Wednesday, January 17, 2007

UN mediator says airport spat hurting Greece-Macedonia talks

A UN mediator said on Friday that a recent decision to rename the Former Yugoslav Republic of Macedonia's (FYROM) main airport after Alexander the Great negatively affects negotiations between Greece and its Balkan neighbour.

Greece, which contends that the small Balkan nation is trying to monopolize an historical connection to the revered conqueror, invited the UN mediator in charge of the issue, Matthew Nimetz, for talks in Athens.

'The recent decision to re-name the airport affects negotiations in a non-positive way,' Nimetz said following talks with Greek Foreign Minister Dora Bakoyannis.

'Greece's position is very clear and I will travel to Skopje for talks tomorrow,' he added.

Bakoyannis criticized the decision by Skopje, with whom the Greek government has shared a long-running dispute over historical references, and has not ruled out the possibility of vetoing FYROM's candidacy to join the European Union.

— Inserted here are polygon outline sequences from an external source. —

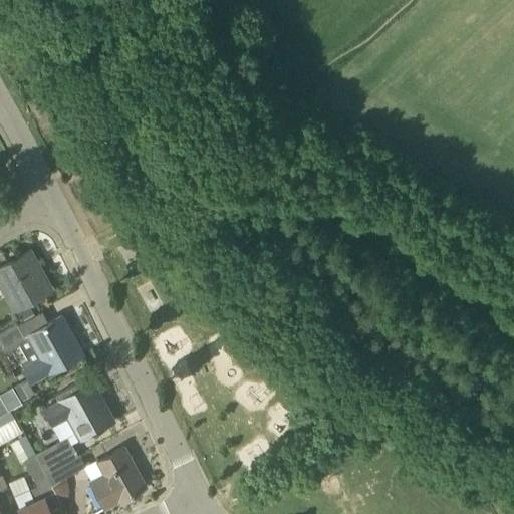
[(37,268),(39,267),(30,250),(0,266),(0,283),(14,309),(51,289),(43,274),(41,275),(37,268)]
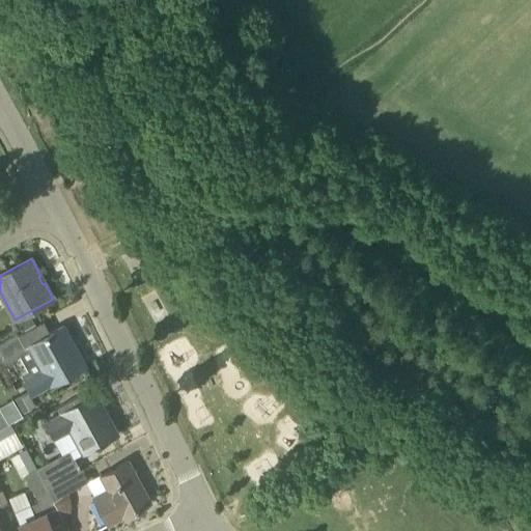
[(30,312),(16,320),(22,331),(36,323),(30,312)]
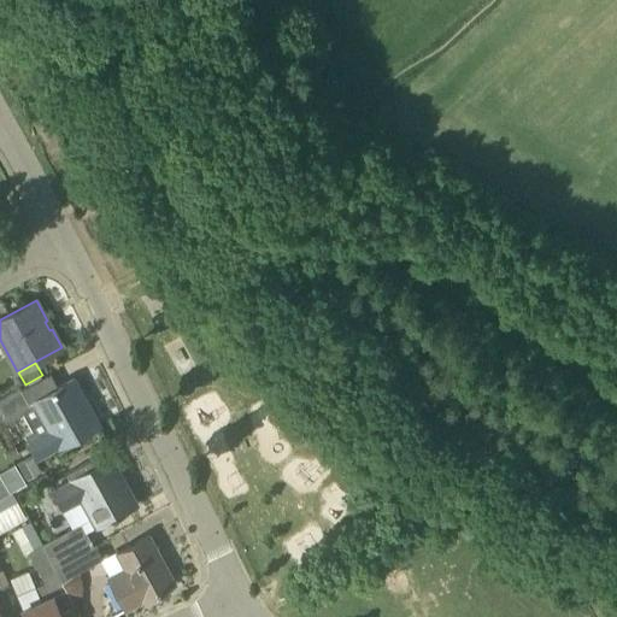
[(81,403),(86,400),(74,378),(56,388),(34,400),(51,430),(29,442),(37,458),(59,447),(99,425),(92,412),(87,415),(81,403)]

For the past 14 years, Athens has blocked its neighbour's international recognition under the name of Macedonia, arguing that it implies claims on a Greek province of the same name. Instead, it has agreed to the UN-given provisionary title of FYROM.

The government of FYROM decided to rename Skopje's Petrovec airport after Alexander the Great, and Ohrid's airport as Apostle Paul.

Greece and Macedonia have participated in UN-led talks aimed at resolving the dispute that began with the breakup of the former Yugoslavia in 1991.